As a key element in optical communication systems, optical transceivers serve as media between network devices to transmit and receive data. There has been lots of articles and guides on transceiver modules in the perspective of the package type while only a few of them cover the internal elements. This post is going to elaborate the main internal components of optical transceivers.
The main components of an optical transceiver can be generally divided into three parts: the externally visible housing, optoelectronic devices and PCBA. Uncover the metal casing of a transceiver module, you will find the inside components and sub-assemblies joint together.
Optoelectronic devices are the core components of an optical transceiver module. For transceivers designed for diverse applications, the optoelectronic devices are not the same.
TOSA and ROSA in General Optical Transceivers
For general optical transceivers, there are two optoelectronic devices called TOSA and ROSA, each performing the exact reverse functions for their purposes.
What is TOSA?
TOSA stands for Transmit Optical Sub-Assembly, which bears the responsibility of converting an electrical signal into an optical signal. It is made up of light source (light emitting diode or laser diode), optical interface, monitor photodiode, metal and/or plastic housing, and electrical interface. However, the assembly units are not immutable. In accordance with the transmission distance or application of the optical module, there may be other components such as filter elements in TOSA.
Nowadays the majority of optical modules use laser diode (LD) as light source. Compared with light emitting diode (LED), LD has lower power consumption, higher output and higher coupling efficiency. Even though LED in small quantities is still in use of low speed and short distance transmission owing to its advantage of low cost and long service life. Figure 1 shows the basic structure of a typical TOSA with LD.
Figure 1: What is TOSA?
What is ROSA?
ROSA refers to Receiver Optical Sub-Assembly, the primary function of which is to convert the optical signal transmitted from TOSA into electrical signal. ROSA contains a photodiode (PD), optical interface, metal and/or plastic housing, and electrical interface. Like TOSA, the concrete components of ROSA depends on specific functionality and application of the transceiver. Other components such as amplifier may be included, aiming to reshape input signals degraded by long-distance transmission. The preamplifier converts a current signal to a voltage signal and amplifies the signal to a high voltage gain, while the post-amplifier equalizes the output signal of the preamplifier to an amplitude level suitable for input to the following digital circuit. The following picture indicates the principle of ROSA including Avalanche Photodiode (APD) and Transimpedance Amplifier (TIA).
Figure 2: What is ROSA?
A pair of ROSA and TOSA are combined together inside a transceiver, forming the main transceiver elements and enabling transmitting as well as receiving.
BOSA in BiDi Transceivers
BOSA is short for Bi-Directional Optical Sub-Assembly. It is apparent that BOSA has something to do with BiDi transceivers just as the name indicates. BOSA generates with the development of optical transceiver manufacturing technology. As the transceivers are made much smaller, TOSA and ROSA can be integrated during the coupling process. BOSA are integrated by TOSA, ROSA and a WDM filter, enabling it to support two wavelengths on a fiber using bidirectional technology.
What Is PCBA?
PCBA is the abbreviation of Printed Circuit Board Assembly. It can be also called PCB Assembly or Printed Circuit Assembly. Surface Mounted Technology (SMT) and Dual In-line Package (DIP) are both common methods used in PCB Assembly. Generally, PCB bare board passes through the SMT upper part, and then passes through the entire process of the DIP plug-in. Active and passive electronic components are soldered onto the printed circuit board then the PCBA can be used in a transceiver. PCBA performs the functions of assuring integrated circuits and other electronic components fixed, ensuring the quality of the electronic equipment, and so on.

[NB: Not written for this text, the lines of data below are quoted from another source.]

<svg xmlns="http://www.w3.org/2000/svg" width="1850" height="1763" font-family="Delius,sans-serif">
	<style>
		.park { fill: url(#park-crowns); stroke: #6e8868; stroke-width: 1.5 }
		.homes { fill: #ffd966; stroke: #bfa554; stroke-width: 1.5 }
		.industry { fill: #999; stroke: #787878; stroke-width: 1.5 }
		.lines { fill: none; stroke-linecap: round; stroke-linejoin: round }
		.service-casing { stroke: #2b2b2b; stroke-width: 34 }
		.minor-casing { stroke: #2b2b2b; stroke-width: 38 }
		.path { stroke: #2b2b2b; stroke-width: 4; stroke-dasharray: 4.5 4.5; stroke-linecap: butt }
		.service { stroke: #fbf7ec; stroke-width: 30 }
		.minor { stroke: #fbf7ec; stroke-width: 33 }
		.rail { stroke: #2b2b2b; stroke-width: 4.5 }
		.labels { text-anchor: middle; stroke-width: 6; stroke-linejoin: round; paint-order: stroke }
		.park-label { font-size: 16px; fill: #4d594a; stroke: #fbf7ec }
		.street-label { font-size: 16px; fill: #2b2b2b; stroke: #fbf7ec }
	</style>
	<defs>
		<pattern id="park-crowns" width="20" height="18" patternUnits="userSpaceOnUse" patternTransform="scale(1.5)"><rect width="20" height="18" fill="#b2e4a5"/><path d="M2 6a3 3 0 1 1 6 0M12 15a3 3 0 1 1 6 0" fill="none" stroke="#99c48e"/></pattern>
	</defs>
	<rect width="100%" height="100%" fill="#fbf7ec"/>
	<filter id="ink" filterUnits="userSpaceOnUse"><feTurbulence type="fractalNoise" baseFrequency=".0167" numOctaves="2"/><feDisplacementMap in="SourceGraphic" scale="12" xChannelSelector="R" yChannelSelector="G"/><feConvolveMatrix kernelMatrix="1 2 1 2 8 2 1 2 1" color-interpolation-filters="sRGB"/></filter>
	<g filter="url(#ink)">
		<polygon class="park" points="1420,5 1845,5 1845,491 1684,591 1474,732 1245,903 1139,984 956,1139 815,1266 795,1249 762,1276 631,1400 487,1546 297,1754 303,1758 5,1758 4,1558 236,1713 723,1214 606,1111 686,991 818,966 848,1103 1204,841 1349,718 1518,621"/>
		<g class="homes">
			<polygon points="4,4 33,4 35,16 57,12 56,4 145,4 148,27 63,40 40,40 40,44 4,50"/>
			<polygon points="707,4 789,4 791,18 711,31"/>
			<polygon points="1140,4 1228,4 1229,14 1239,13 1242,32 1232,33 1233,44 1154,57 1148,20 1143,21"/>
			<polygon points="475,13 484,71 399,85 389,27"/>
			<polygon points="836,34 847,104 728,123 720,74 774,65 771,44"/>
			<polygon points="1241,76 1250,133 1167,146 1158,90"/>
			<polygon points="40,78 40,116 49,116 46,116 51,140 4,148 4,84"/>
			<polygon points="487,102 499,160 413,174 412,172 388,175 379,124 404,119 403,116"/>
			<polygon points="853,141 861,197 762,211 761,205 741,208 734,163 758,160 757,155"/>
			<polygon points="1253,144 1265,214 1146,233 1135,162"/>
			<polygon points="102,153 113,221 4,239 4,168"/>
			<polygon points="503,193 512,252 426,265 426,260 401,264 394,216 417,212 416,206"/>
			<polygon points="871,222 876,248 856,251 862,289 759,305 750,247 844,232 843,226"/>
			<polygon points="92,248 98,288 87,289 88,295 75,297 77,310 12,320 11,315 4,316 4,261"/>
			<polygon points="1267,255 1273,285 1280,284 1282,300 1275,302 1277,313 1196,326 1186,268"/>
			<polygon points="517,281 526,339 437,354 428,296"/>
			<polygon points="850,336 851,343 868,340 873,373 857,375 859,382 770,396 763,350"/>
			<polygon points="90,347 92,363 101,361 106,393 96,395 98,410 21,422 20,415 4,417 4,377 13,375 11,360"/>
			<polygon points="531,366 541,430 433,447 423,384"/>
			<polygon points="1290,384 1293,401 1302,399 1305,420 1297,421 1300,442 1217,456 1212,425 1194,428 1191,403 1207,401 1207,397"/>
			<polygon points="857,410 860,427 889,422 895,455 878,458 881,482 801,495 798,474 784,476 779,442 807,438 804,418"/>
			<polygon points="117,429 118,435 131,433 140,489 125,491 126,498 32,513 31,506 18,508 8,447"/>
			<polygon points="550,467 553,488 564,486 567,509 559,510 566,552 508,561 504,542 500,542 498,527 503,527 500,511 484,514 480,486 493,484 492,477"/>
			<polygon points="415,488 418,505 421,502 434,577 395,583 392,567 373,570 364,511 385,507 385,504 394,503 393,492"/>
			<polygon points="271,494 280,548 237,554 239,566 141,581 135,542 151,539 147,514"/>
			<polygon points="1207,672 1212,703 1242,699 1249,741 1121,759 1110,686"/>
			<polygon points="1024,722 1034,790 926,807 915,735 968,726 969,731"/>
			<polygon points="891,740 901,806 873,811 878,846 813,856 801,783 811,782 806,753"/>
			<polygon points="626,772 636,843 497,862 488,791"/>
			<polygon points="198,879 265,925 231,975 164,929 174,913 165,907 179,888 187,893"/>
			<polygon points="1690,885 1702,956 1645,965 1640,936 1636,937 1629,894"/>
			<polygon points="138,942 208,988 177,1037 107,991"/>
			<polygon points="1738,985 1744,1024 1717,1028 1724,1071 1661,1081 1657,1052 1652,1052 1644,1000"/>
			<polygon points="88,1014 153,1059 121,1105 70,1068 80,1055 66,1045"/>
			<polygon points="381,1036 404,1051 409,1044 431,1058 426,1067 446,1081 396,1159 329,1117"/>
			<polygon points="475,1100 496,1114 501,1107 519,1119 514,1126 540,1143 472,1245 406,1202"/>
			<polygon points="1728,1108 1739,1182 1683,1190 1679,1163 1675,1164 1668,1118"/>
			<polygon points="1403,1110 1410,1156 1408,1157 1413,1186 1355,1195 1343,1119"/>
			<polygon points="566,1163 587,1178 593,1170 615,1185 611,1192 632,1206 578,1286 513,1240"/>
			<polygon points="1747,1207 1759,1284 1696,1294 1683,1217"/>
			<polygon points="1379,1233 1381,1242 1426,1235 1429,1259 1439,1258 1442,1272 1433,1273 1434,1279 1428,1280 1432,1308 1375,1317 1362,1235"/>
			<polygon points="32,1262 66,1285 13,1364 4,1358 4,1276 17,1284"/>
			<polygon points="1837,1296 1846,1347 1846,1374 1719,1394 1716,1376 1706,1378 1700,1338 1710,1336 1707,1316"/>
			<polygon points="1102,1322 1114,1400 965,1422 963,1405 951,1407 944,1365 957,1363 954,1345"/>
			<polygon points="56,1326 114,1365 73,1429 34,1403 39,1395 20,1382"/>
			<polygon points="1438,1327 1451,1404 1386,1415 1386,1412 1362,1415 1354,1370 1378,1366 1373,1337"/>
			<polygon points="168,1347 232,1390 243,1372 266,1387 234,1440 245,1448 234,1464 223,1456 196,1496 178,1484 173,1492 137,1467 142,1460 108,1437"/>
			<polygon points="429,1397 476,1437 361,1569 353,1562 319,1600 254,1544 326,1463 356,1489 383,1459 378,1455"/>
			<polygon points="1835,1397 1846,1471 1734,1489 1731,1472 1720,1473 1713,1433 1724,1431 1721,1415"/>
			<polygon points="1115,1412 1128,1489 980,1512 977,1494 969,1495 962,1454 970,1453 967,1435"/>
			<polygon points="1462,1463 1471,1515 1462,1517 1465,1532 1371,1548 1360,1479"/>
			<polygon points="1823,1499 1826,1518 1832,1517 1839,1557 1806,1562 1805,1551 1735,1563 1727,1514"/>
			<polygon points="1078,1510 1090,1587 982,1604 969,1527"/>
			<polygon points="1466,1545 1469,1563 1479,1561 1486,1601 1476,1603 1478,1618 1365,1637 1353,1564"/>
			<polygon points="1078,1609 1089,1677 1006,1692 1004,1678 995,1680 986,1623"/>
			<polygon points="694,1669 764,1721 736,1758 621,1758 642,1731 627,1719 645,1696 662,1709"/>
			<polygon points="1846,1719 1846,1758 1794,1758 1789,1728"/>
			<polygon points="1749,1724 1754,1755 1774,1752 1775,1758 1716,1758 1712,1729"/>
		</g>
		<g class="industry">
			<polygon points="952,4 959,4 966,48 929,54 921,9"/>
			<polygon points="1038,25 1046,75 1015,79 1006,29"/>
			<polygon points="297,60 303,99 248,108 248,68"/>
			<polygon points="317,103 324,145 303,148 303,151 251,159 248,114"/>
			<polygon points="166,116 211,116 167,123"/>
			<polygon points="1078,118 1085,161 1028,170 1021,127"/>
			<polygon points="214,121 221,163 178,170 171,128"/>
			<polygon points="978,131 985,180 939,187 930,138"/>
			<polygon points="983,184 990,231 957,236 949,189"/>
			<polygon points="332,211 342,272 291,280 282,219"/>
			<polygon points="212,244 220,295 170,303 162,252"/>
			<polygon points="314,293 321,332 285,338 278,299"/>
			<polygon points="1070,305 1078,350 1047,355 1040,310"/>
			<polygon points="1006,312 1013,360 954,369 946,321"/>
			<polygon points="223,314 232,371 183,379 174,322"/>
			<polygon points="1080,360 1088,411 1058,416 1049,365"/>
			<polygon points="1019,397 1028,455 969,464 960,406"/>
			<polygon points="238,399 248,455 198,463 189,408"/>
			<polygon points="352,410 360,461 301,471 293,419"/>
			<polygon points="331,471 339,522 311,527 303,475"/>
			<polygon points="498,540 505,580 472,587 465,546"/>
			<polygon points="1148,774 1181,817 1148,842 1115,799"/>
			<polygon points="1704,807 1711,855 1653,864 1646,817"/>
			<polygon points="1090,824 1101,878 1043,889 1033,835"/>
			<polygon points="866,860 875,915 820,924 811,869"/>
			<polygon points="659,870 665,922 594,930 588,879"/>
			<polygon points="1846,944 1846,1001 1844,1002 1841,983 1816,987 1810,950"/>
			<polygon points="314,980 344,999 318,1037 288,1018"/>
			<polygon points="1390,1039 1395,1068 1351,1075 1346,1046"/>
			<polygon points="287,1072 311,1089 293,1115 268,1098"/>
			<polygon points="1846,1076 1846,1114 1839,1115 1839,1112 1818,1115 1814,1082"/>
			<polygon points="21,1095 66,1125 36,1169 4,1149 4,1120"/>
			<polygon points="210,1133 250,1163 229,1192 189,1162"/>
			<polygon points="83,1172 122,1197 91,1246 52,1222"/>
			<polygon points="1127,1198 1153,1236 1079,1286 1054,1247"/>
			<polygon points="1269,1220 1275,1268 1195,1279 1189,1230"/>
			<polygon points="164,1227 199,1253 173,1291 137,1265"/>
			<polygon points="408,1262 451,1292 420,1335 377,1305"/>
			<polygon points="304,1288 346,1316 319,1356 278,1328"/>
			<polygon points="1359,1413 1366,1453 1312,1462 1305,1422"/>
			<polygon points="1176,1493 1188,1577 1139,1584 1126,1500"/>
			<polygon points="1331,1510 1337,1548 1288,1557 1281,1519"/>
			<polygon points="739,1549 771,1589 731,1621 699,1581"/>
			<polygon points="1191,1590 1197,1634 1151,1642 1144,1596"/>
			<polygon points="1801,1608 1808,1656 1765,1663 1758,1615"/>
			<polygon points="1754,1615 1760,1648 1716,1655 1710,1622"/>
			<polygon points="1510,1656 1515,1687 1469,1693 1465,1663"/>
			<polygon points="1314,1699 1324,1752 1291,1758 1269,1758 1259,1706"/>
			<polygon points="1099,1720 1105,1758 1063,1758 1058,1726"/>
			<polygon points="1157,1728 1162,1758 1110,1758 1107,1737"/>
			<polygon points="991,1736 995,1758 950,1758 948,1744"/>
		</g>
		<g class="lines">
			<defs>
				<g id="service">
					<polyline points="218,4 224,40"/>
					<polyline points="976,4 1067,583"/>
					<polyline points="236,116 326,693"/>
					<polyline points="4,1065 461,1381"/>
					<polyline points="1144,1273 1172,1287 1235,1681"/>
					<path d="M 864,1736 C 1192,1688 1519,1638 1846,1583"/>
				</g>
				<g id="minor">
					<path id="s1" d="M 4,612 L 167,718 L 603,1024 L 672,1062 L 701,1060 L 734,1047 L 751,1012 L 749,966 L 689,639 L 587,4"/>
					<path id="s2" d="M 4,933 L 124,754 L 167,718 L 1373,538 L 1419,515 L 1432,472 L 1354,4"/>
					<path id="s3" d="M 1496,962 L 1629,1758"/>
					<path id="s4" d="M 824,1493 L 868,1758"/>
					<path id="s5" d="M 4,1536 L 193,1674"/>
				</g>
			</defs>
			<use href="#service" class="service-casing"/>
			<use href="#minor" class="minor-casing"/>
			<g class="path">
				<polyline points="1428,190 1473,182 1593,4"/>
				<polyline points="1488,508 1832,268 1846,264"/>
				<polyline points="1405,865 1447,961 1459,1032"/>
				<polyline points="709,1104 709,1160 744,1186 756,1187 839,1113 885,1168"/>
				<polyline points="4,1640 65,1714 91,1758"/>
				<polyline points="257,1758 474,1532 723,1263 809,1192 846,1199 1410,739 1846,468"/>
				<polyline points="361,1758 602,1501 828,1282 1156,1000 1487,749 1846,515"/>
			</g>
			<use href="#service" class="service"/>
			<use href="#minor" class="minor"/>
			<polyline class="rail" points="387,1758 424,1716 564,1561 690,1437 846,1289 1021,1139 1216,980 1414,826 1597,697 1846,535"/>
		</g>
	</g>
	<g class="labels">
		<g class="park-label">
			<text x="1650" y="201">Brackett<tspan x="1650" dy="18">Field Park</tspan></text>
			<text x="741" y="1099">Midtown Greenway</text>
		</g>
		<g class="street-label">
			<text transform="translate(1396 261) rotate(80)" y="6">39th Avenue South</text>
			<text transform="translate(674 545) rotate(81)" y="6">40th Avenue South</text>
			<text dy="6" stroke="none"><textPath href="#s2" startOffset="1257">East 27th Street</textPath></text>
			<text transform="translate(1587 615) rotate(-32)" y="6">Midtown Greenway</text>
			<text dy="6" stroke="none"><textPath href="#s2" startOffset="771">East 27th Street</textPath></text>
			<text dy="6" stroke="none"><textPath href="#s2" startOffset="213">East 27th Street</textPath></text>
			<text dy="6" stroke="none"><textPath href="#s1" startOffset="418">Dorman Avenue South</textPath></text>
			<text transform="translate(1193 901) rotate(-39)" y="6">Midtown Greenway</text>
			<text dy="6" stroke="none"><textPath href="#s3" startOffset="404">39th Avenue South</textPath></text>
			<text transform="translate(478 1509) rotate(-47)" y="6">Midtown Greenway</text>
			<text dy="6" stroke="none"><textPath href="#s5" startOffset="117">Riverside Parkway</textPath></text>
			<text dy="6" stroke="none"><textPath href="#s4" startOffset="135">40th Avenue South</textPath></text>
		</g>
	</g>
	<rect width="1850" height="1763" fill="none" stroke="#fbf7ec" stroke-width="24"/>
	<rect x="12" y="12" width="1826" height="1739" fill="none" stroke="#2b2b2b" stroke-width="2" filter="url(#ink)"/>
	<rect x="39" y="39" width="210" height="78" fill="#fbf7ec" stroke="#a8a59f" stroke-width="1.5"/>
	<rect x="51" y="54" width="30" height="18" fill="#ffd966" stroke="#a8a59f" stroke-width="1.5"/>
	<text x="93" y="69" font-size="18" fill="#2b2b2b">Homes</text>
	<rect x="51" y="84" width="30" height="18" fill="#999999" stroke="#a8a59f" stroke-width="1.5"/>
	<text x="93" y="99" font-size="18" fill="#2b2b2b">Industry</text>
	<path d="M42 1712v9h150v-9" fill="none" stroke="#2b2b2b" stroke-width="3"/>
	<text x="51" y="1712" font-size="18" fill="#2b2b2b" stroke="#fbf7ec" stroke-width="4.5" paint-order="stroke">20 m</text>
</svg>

Difference Between PCB and PCBA
Simply speaking, the main difference between PCB and PCBA is that PCB is a bare board but PCBA is a finished one. PCB, which means Printed Circuit Board, is a carrier for electrical connection of electronic components. PCBA is a completed assembly, which is to say, apart from PCB, there are other parts that are assembled onto the PCBA. After the process of assembling PCB with Surface Mounted Technology (SMT) or something else is finished, PCBA is completed.